28 January – 26 February 2011
Palazzo Bertalazone di San Fermo, Turin
The exhibition at Palazzo Bertalazone in Turin is divided into three sections and presents three reportages by MUSEC: The Enchantment of the Women of the Sea. The Ama of Hekura in the work of Fosco Maraini; The Island of the Gods. Bali in the work of Gotthard Schuh and India at the Time of Gandhi. Photographs by Walter Bosshard.
The awabi women fishermen immortalised by Maraini in the waters off Japan probably represent the first underwater ethnographic reportage and bear witness to a still unknown and fascinating place, vibrant with vitality and eroticism in the eyes of a European, while the decline of a world destined, shortly afterwards, to disappear was already foreshadowed on the horizon.

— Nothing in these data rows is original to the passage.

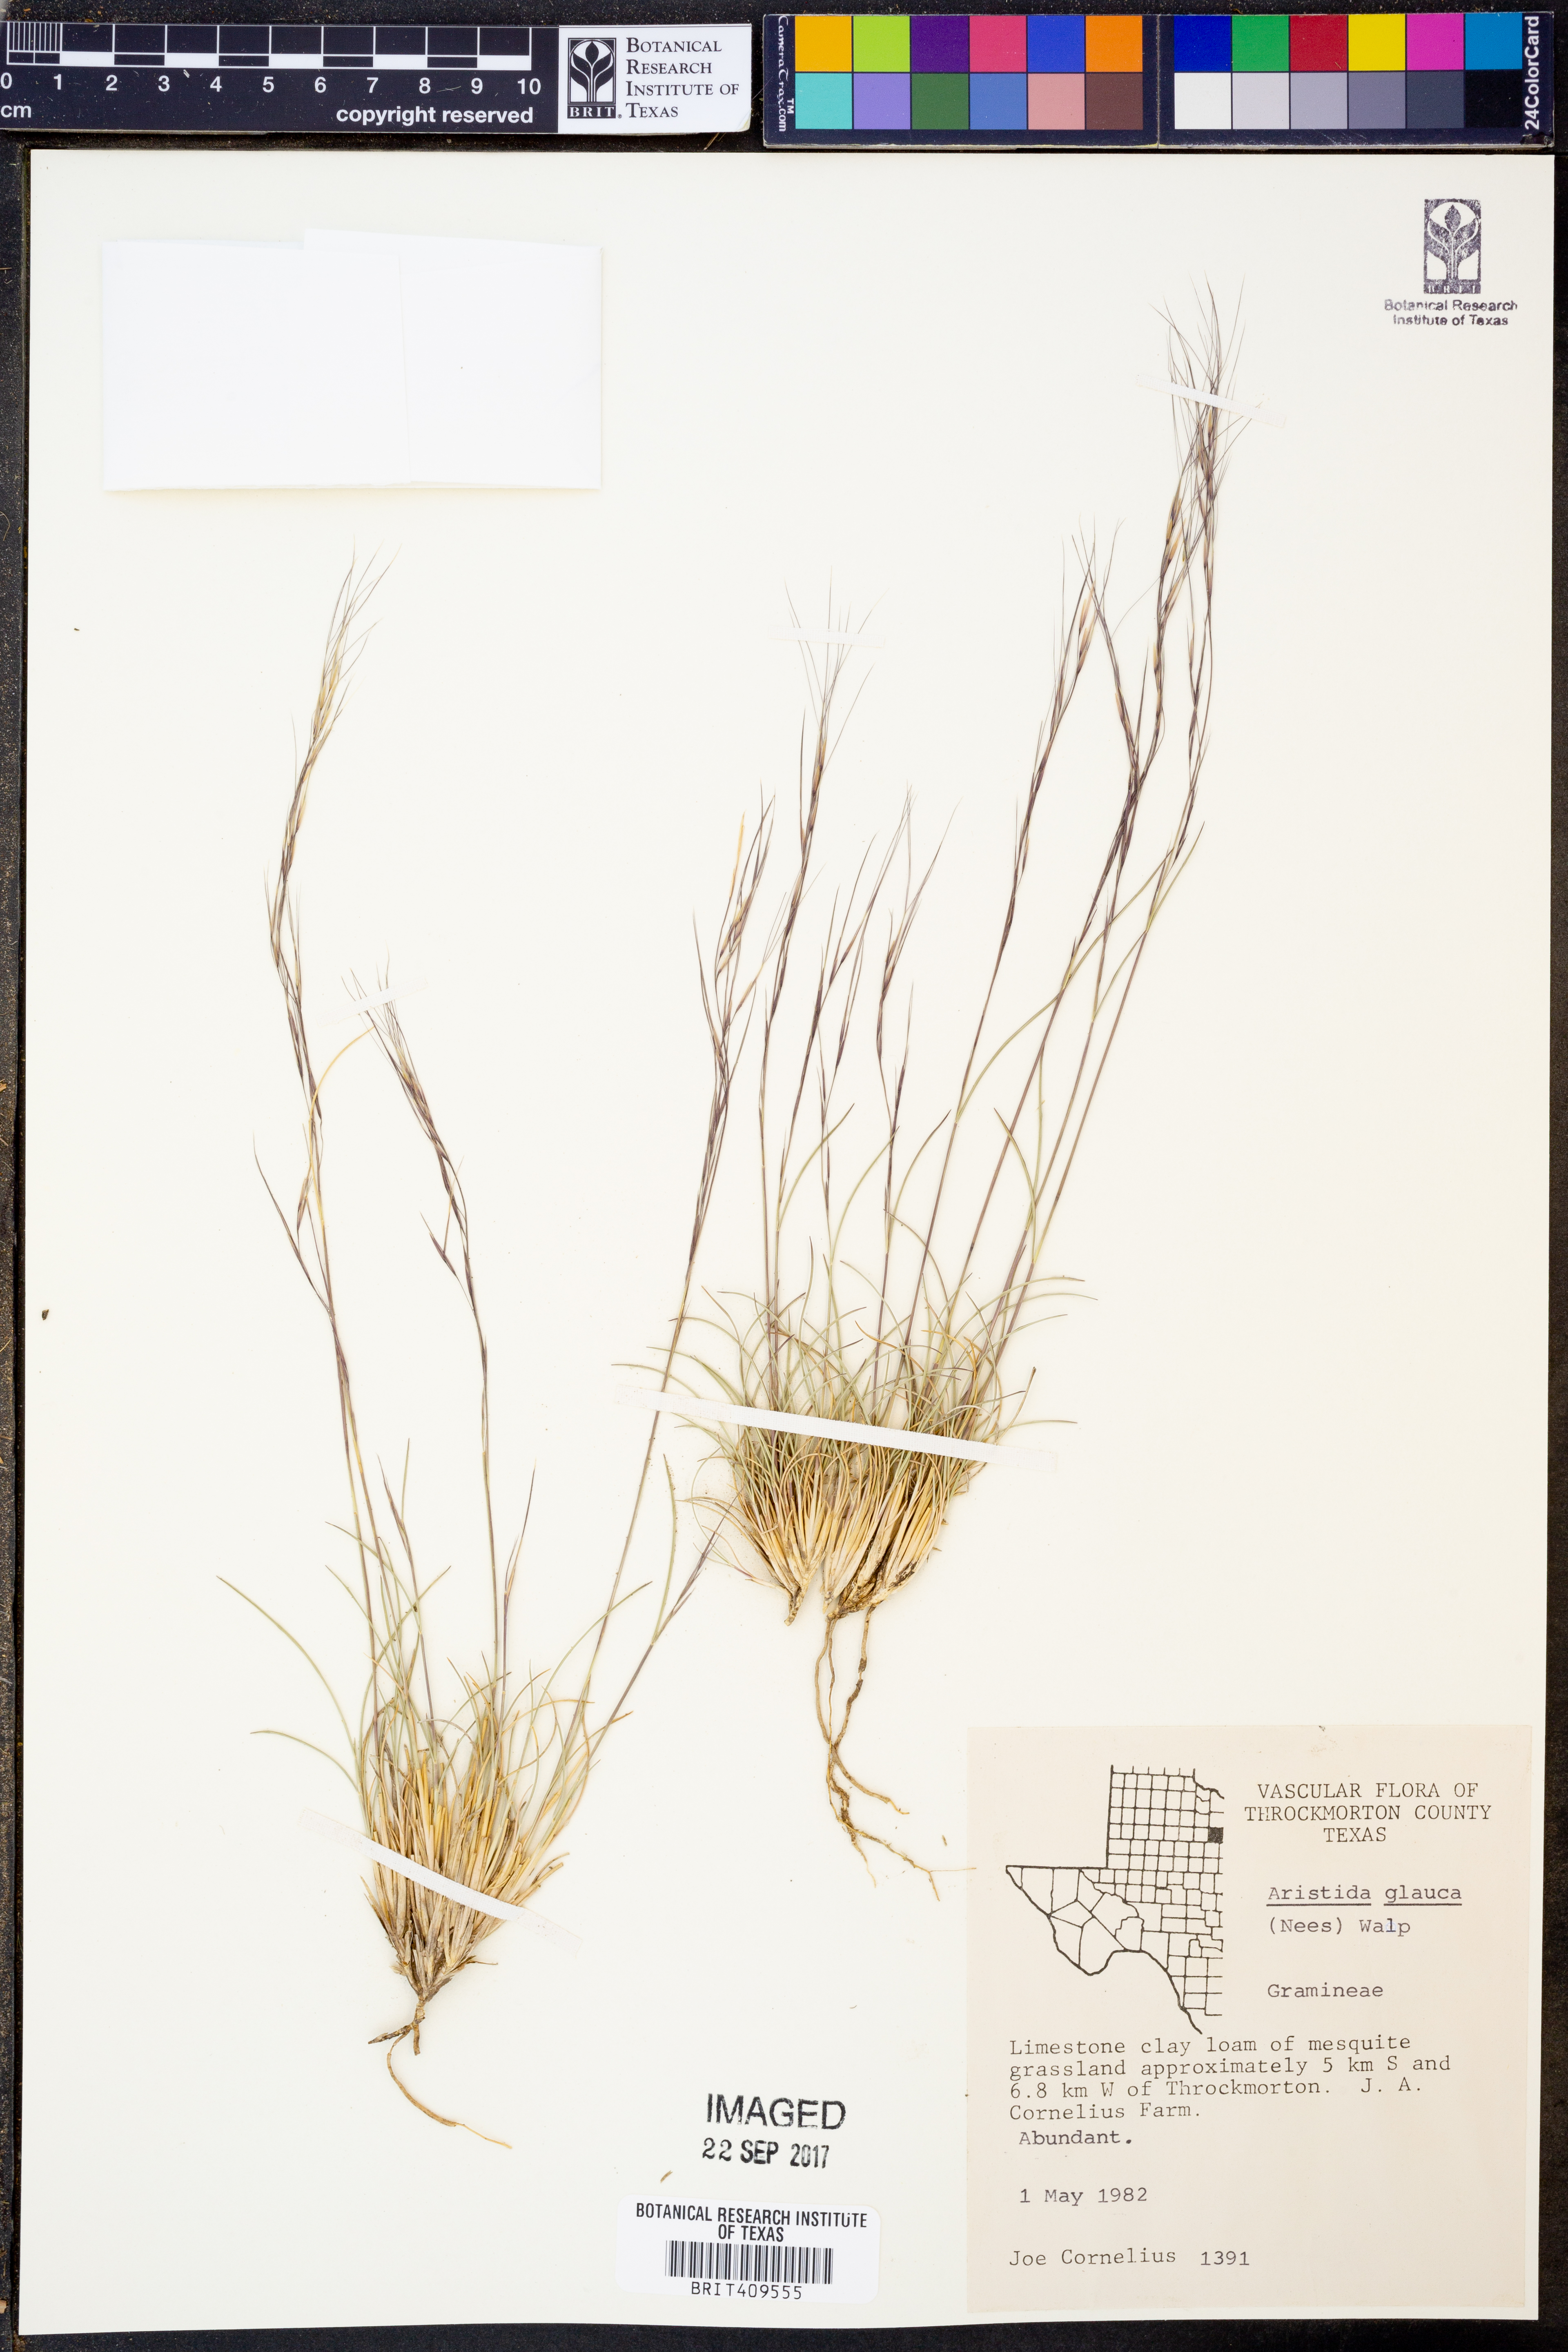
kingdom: Plantae
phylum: Tracheophyta
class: Liliopsida
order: Poales
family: Poaceae
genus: Aristida
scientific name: Aristida glauca
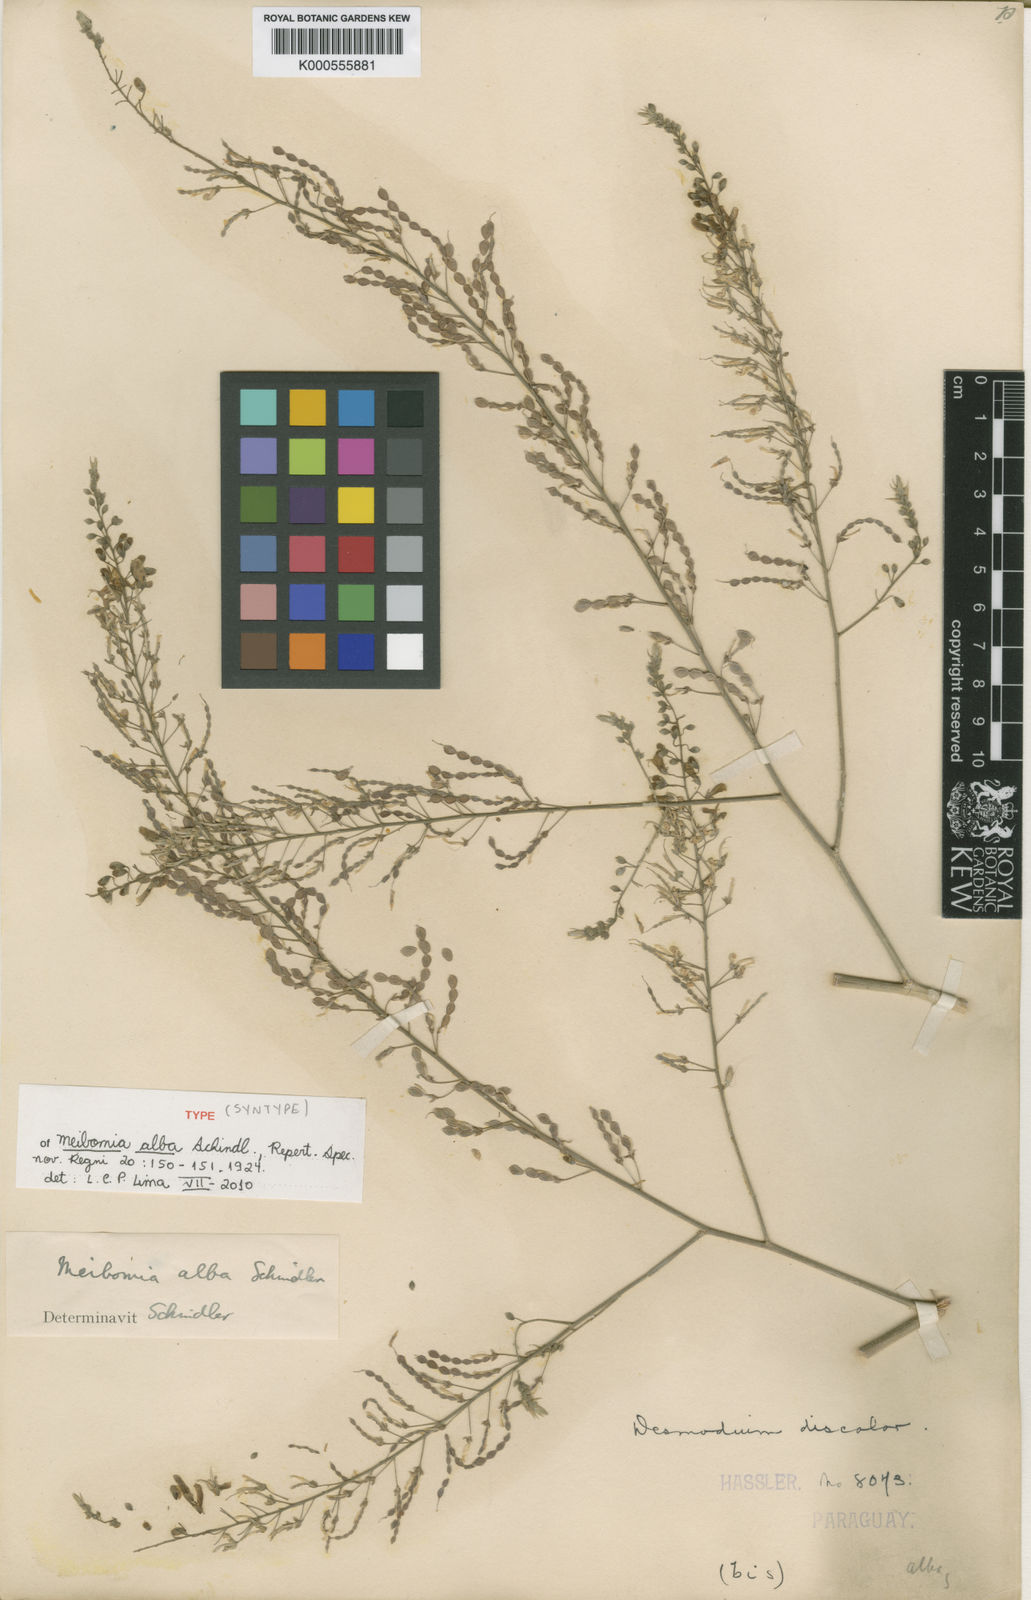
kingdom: Plantae
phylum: Tracheophyta
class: Magnoliopsida
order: Fabales
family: Fabaceae
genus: Desmodium
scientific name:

The same sensuality and carefreeness shine through in the images with which Gotthard Schuh captures Balinese life seemingly punctuated only by the cycles of nature and religious festivities. An atmosphere, on closer inspection, at the antipodes to the greyness and closure of Europe as it inexorably entered the mournful period of World War II.
A similar state of suspension, albeit for different stylistic and moral reasons, is what the images of Bosshard’s reportage in India in 1930 give us. Bosshard aims at not wanting to pass judgement, and not wanting to influence the observer, and so he portrays Gandhi in his private life with that very simple, but no less authoritative, hieraticism that will become one of the stereotypes of the Mahatma’s public iconography from then on.



«Esovisioni» is a cycle dedicated to the peculiarities and paths of the vision of cultures through the photographic lens. The working hypothesis is that the photographer, taking the exhibition’s exotic image as a pretext has, consciously or unconsciously, returned his own inner vision, enriching the collective imagination with artful images and stereotypes of different cultural realities.